My God, My God, why have You forsaken Me? . . . Dogs have surrounded Me; a band of evil men has encircled Me, they have pierced My hands and My feet. I can count all My bones; people stare and gloat over Me. They divide My garments among them and cast lots for My clothing (Ps. 22:1,16-18).
Psalm 22 begins as an anguished prayer (vv.1-21) and ends as a hymn of praise (vv.22-31). Written by David, possibly in connection with the rebellion led by his son Absalom, it is beautifully poetic, rich in word pictures, and balanced in experience.
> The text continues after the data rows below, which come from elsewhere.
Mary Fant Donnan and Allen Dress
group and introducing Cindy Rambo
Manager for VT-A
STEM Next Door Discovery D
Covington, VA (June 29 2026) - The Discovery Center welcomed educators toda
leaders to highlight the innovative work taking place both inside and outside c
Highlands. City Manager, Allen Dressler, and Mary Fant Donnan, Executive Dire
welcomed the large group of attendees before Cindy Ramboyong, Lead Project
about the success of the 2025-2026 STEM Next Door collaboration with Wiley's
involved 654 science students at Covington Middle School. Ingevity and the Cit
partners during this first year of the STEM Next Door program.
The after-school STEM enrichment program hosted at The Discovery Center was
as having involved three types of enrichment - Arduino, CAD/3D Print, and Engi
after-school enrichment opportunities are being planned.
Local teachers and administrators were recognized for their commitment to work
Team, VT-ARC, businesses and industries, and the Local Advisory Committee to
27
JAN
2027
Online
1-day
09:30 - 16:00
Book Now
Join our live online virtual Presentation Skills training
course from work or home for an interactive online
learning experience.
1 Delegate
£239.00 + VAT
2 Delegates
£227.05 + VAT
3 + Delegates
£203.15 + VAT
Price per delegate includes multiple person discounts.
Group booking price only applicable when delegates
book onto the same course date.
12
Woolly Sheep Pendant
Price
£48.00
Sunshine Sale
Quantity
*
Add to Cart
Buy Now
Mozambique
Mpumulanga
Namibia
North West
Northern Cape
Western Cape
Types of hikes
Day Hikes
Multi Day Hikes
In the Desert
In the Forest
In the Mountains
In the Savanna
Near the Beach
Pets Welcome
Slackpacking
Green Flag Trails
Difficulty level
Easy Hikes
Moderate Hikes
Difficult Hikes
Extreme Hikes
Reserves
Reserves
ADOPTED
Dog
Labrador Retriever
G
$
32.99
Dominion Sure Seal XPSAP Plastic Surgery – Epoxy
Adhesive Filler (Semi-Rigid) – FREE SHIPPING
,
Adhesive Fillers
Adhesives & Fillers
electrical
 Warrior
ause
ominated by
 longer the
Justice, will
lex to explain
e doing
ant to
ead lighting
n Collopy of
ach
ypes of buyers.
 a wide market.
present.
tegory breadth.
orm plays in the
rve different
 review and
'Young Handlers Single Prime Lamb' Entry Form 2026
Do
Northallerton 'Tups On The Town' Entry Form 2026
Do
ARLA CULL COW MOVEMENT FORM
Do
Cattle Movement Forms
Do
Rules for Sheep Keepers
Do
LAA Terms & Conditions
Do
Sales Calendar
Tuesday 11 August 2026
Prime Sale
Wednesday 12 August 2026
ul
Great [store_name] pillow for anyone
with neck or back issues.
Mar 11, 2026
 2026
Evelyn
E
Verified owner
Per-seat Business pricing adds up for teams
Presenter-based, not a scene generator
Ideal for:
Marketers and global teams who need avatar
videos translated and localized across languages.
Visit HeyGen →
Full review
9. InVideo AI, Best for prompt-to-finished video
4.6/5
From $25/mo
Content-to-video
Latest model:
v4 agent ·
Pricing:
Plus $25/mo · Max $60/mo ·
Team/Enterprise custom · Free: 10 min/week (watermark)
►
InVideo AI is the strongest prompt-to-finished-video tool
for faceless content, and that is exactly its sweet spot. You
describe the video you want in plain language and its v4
Beginning in agony, it ends with a wonderful expression of God’s goodness to those who fear Him.
The point of contention arises when Christians relate elements of David’s suffering in Psalm 22 to the suffering, death, and resurrection of Jesus. New Testament writers connect this psalm with Jesus’ crucifixion at least 12 times (Mt. 27:35,39,43,46; Mk. 15:24,29,34; Lk. 23:34; Jn. 19:23-24,28,34,37; Heb. 2:12). They see the gambling for Jesus’ clothing, the shaking of heads in ridicule, the expression of His thirst, and His cry of abandonment as foreshadowed in Psalm 22.
These New Testament references to Psalm 22 anger those who reject the idea that Jesus fulfilled Old Testament prophecy in any way. They use this passage as a prime example of how dishonest followers of Jesus attempt to paint Jesus back into the Old Testament Scriptures. As evidence, they highlight the words “they have pierced My hands and My feet” (Ps. 22:16) and they point out that the Hebrew word Christians have translated “pierced” in verse 16 really means “like a lion.” Because Christian translators rendered the same word “like a lion” in Isaiah 38:13, critics charge translators with deceit.
The fact is that Christian translators are not alone in translating Psalm 22:16 as they do. Some Hebrew manuscripts and the Septuagint (the Greek version of the Old Testament produced by Alexandrian Jews in 250 BC) support the reading “they have pierced my hands and my feet.” The Jewish scholar Aquila, who produced a Greek version of the Old Testament about AD 120 to correct the mistakes in the Septuagint, rendered Psalm 22:16, “they disfigured my hands and my feet” (Bible Encyclopedia And Dictionary, A. R. Fausset, Zondervan, p.525).
Therefore, while the Masoretic text, compiled by 10th-century Jewish scholars, reads, “like a lion,” it is not at all certain that this is the correct reading. The Hebrew word for “like a lion” and the one for “pierced” or “disfigured” differ only in the length of the last line in the last letter. The scribes who made handwritten copies of the Hebrew manuscripts were very careful, but apparently some of them copied the last line of this word differently than others did.
Maybe the translators were wrong. Maybe not. We don’t know. No one does. But to charge them with deliberate mistranslation is to say far more than what is known.
Christians believe that the suffering of David at the hands of his enemies foreshadowed the suffering of Jesus. But we can’t be sure exactly what happened to David. Did men at some point gamble for his clothing? (Ps. 22:18; Mt. 27:35). Did bystanders shake their heads in ridicule? (Ps. 22:7; Mk. 15:29). Did David experience intolerable thirst? (Ps. 22:15; Jn. 19:28). Possibly, but probably not. No known interpreters, Jewish or Christian, make that claim. All see the psalm as poetic, with much hyperbole and figurative language. But the details correspond strikingly with those of the crucifixion. It is therefore possible that David in his suffering was lifted by the Spirit beyond his own experience to mysteriously taste and describe in a limited way the suffering of the King he served.
It remains for honest seekers to decide whether the Gospel writers contrived this whole scenario or reported the facts as they remembered them.